One of the many interesting points illuminated by the Klicka et al. (2014) that would be reflected in the new sequence is that Chlorospingus is indeed embedded in the family, but sister to everything except the enigmatic Oreothraupis. Another is that many of us might think of our “northern” sparrows as a monophyletic group, but they are not. Also, the “brush-finches”, Atlapetes and former Buarremon, are even more distantly related than was recognized. (Extralimitally, note that the Pselliophorus is really just an Atlapetes, and that Ammodramus and Melozone are polyphyletic.)
[Chlorospingus flavovirens – retained here temporarily pending additional publication]
Arremon costaricensis SS
Arremon basilicus SS
Arremon perijanus SS
Arremon atricapillus SS
Arremon phaeopleurus SS
Arremon phygas SS
Arremon assimilis SS
Arremon torquatus SS
Arremon aurantiirostris SS
Arremon abeillei SS
Arremon schlegeli SS
Arremon taciturnus SS
Arremon franciscanus * SS
Arremon semitorquatus SS
Arremon flavirostris SS
Junco hyemalis SS
Junco phaeonotus SS
Junco vulcani SS
“Ammodramus”=Ammospiza s nelsoni
Pipilo maculatus SS
Pipilo erythrophthalmus SS
Pipilo ocai SS
Recommendation: The current sequence does not reflect the most recent phylogenetic data and has to be changed.
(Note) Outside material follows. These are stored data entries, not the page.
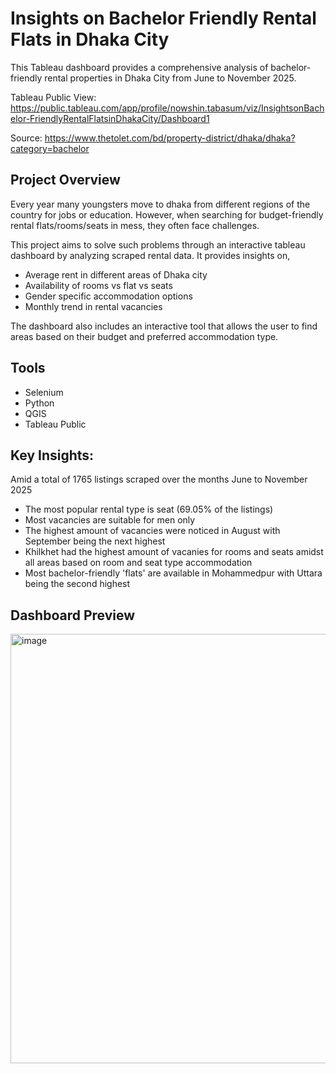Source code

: # Insights on Bachelor Friendly Rental Flats in Dhaka City
This Tableau dashboard provides a comprehensive analysis of bachelor-friendly rental properties in Dhaka City from June to November 2025.

Tableau Public View: https://public.tableau.com/app/profile/nowshin.tabasum/viz/InsightsonBachelor-FriendlyRentalFlatsinDhakaCity/Dashboard1

Source: https://www.thetolet.com/bd/property-district/dhaka/dhaka?category=bachelor

## Project Overview
Every year many youngsters move to dhaka from different regions of the country for jobs or education. However, when searching for budget-friendly rental flats/rooms/seats in mess, they often face challenges. 

This project aims to solve such problems through an interactive tableau dashboard by analyzing scraped rental data. It provides insights on,
- Average rent in different areas of Dhaka city 
- Availability of rooms vs flat vs seats
- Gender specific accommodation options
- Monthly trend in rental vacancies

The dashboard also includes an interactive tool that allows the user to find areas based on their budget and preferred accommodation type.

## Tools
- Selenium
- Python
- QGIS 
- Tableau Public

## Key Insights:
Amid a total of 1765 listings scraped over the months June to November 2025
- The most popular rental type is seat (69.05% of the listings)
- Most vacancies are suitable for men only
- The highest amount of vacancies were noticed in August with September being the next highest 
- Khilkhet had the highest amount of vacanies for rooms and seats amidst all areas based on room and seat type accommodation
- Most bachelor-friendly 'flats' are available in Mohammedpur with Uttara being the second highest

## Dashboard Preview
<img width="1401" height="687" alt="image" src="https://github.com/user-attachments/assets/0d86af3a-6cc8-4555-8696-863af92159be" />








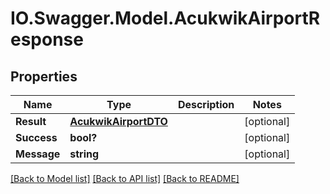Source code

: # IO.Swagger.Model.AcukwikAirportResponse
## Properties

Name | Type | Description | Notes
------------ | ------------- | ------------- | -------------
**Result** | [**AcukwikAirportDTO**](AcukwikAirportDTO.md) |  | [optional] 
**Success** | **bool?** |  | [optional] 
**Message** | **string** |  | [optional] 

[[Back to Model list]](../README.md#documentation-for-models) [[Back to API list]](../README.md#documentation-for-api-endpoints) [[Back to README]](../README.md)

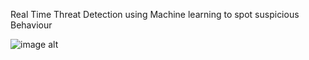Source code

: Real Time Threat Detection using Machine learning to spot suspicious Behaviour

![image alt](https://github.com/Venkatesh1211/Majorproject/blob/9b0b79185caec3d12b50c6d605db4d7682c31e6a/1st.jpg)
I encourage inspection of the tree and the sequence to see whether tweaks are needed, especially in Atlapetes, which has severe problems with respect to placement of A. personatus and A. rufigenis if the sequence is to combine geography and phylogeny.
Van Remsen and John Klicka, May 2014
Comments from Robbins: “YES, to the sequence change based on the new molecular data.”
Comments from Stiles: “YES, to bring the sequence into line with the phylogeny. Do we need a separate proposal regarding splitting Passerellidae (New World) from the Old World Emberizidae sensu stricto?
Comment from Remsen in response to Stiles: Yes we definitely need that proposal. I was hoping that NACC would take the lead on this, but if anyone here wants to go forward with one, do it.”
Comments from Nores: “? Although I agree that the current sequence does not reflect the most recent phylogenetic data and has to be changed, the new sequences (Arremon and Atlapetes), in my opinion, need tweaks.”
Comments from Jaramillo: “YES – This paper is a good one! Very well done. Apart from the various considerations we are dealing with here, I was quite surprised to see were Torreornis fell out. Lots of unexpected issues here. There may be some generic changes to come, I am not sure which species carries the name Ammodramus for example.”
Comments from Pacheco: “YES. Although the current sequence does not reflect the most recent phylogenetic data, this suggestion to new linear sequence is an improvement.”
Comments from Zimmer: “YES. Not perfect, but the new linear sequence does reflect the most recent molecular data, and represents a step forward.”
Comments from Pérez-Emán: “YES as this new linear sequence incorporates the most recent information (molecular) on the group. About A. personatus, it should be grouped together with central/southern Peruvian species. A study on which John, Daniel and I has been working for a while, including a more complete sampling for the genus, supports the relationship of this species with Peruvian species.”